| RECORD EXTRACTS |
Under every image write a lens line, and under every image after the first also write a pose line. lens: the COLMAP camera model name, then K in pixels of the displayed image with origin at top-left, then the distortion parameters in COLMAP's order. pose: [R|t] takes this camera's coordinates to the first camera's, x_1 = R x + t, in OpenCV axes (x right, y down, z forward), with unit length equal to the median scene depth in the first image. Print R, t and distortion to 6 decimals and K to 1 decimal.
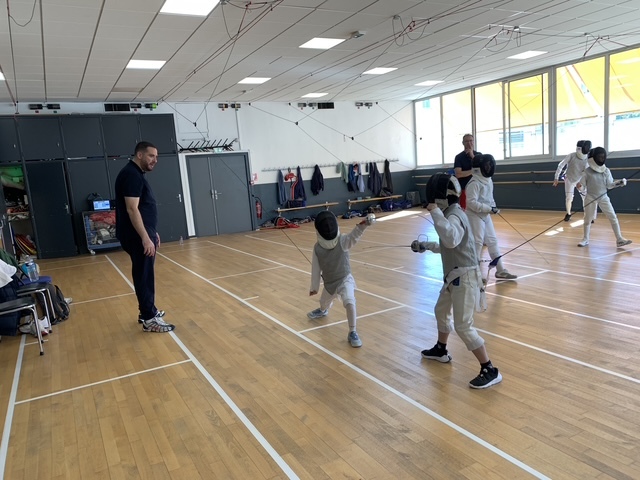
lens RADIAL K [[490.4, 0, 320.0], [0, 490.4, 240.0], [0, 0, 1]] dist [0.007872, 0.002875]
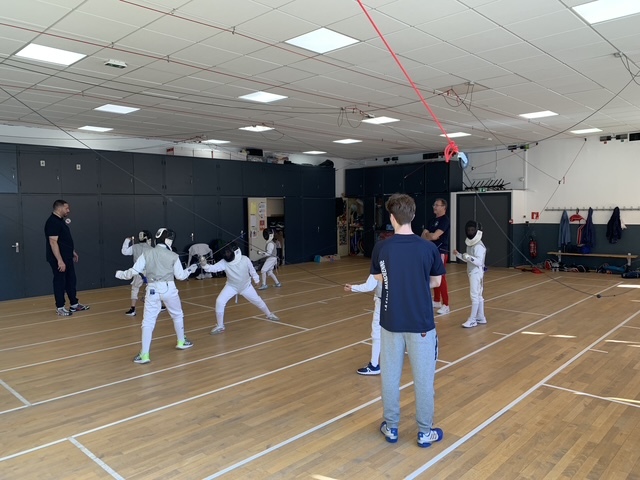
lens RADIAL K [[490.4, 0, 320.0], [0, 490.4, 240.0], [0, 0, 1]] dist [0.007872, 0.002875]
pose [[0.301149, 0.133885, -0.944131, 0.716664], [-0.138912, 0.985692, 0.095470, -0.121641], [0.943405, 0.102400, 0.315438, 0.299419]]
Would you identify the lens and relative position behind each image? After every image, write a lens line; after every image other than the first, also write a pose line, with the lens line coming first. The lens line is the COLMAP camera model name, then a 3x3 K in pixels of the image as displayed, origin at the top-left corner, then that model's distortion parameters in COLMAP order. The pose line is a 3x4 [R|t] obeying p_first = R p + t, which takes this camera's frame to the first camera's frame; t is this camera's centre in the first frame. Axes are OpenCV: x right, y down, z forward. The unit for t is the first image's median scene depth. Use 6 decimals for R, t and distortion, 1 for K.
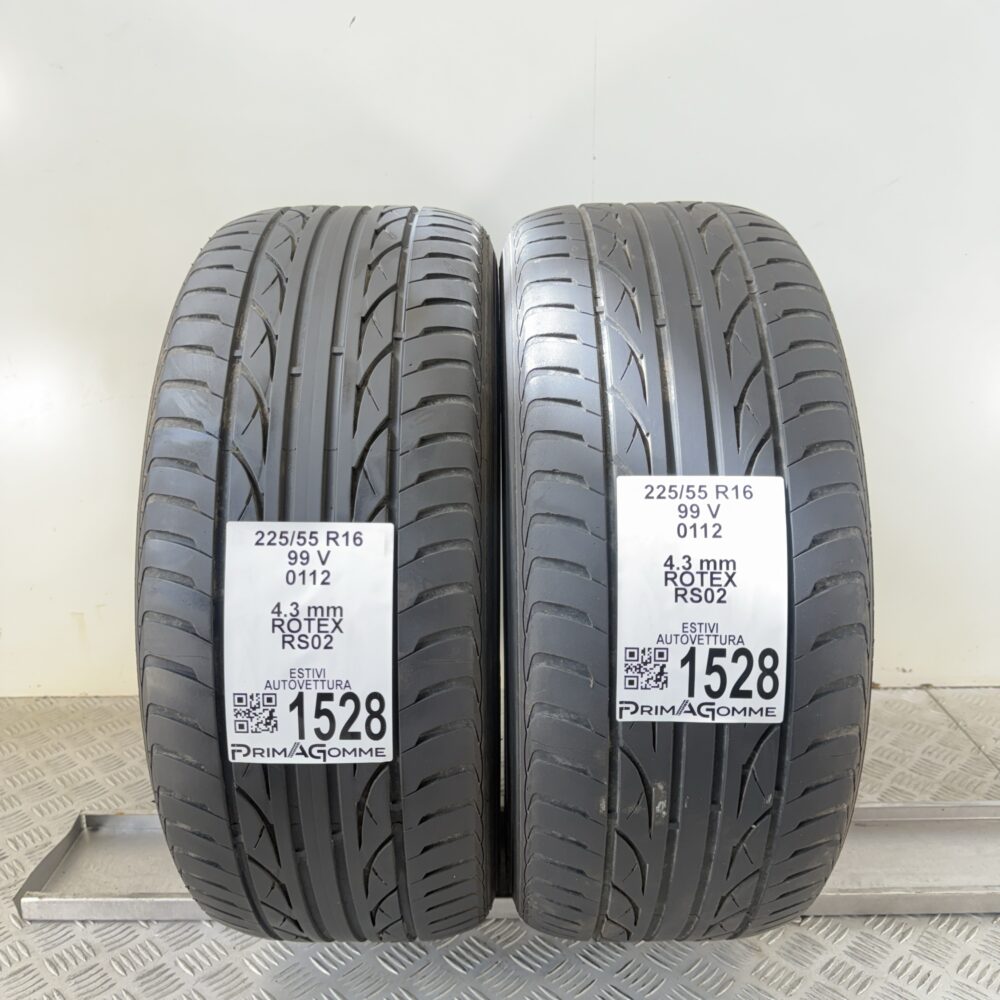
lens RADIAL K [[938.2, 0, 503.5], [0, 938.2, 509.8], [0, 0, 1]] dist [0.123440, -0.356444]
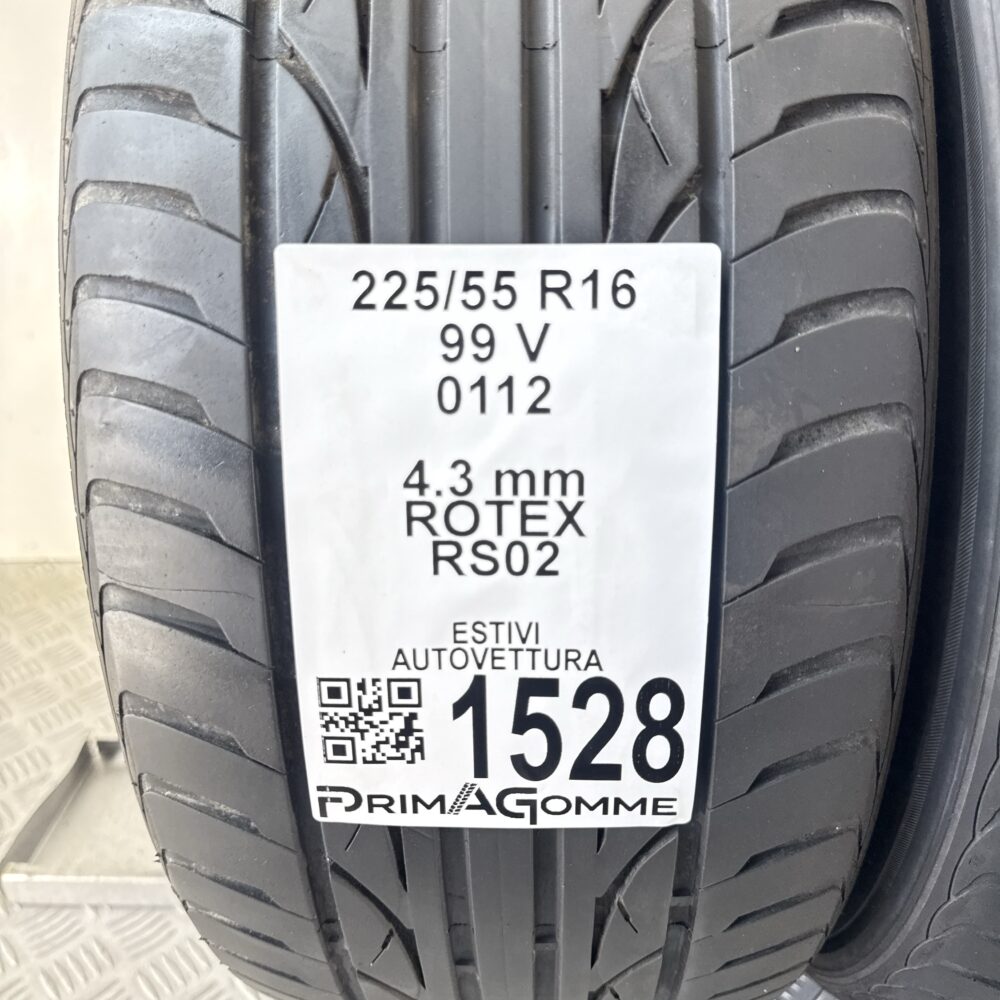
lens RADIAL K [[938.2, 0, 503.5], [0, 938.2, 509.8], [0, 0, 1]] dist [0.123440, -0.356444]
pose [[0.998989, -0.003892, -0.044779, -0.184099], [0.012323, 0.981785, 0.189594, 0.044712], [0.043226, -0.189955, 0.980841, 0.609862]]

| WHAT YOU SHOULD DO |
Copy out every row above word for word, but leave the pictures out.

| EXERCISE SOLUTION |
Under every image write a lens line, and under every image after the first also write a pose line. lens: the COLMAP camera model name, then K in pixels of the displayed image with origin at top-left, then the distortion parameters in COLMAP's order. pose: [R|t] takes this camera's coordinates to the first camera's, x_1 = R x + t, in OpenCV axes (x right, y down, z forward), with unit length equal to the median scene depth in the first image. Print R, t and distortion to 6 decimals and K to 1 decimal.
lens RADIAL K [[490.4, 0, 320.0], [0, 490.4, 240.0], [0, 0, 1]] dist [0.007872, 0.002875]
lens RADIAL K [[490.4, 0, 320.0], [0, 490.4, 240.0], [0, 0, 1]] dist [0.007872, 0.002875]
pose [[0.301149, 0.133885, -0.944131, 0.716664], [-0.138912, 0.985692, 0.095470, -0.121641], [0.943405, 0.102400, 0.315438, 0.299419]]
Would you identify the lens and relative position behind each image? After every image, write a lens line; after every image other than the first, also write a pose line, with the lens line coming first. The lens line is the COLMAP camera model name, then a 3x3 K in pixels of the image as displayed, origin at the top-left corner, then that model's distortion parameters in COLMAP order. The pose line is a 3x4 [R|t] obeying p_first = R p + t, which takes this camera's frame to the first camera's frame; t is this camera's centre in the first frame. Axes are OpenCV: x right, y down, z forward. The unit for t is the first image's median scene depth. Use 6 decimals for R, t and distortion, 1 for K.
lens RADIAL K [[938.2, 0, 503.5], [0, 938.2, 509.8], [0, 0, 1]] dist [0.123440, -0.356444]
lens RADIAL K [[938.2, 0, 503.5], [0, 938.2, 509.8], [0, 0, 1]] dist [0.123440, -0.356444]
pose [[0.998989, -0.003892, -0.044779, -0.184099], [0.012323, 0.981785, 0.189594, 0.044712], [0.043226, -0.189955, 0.980841, 0.609862]]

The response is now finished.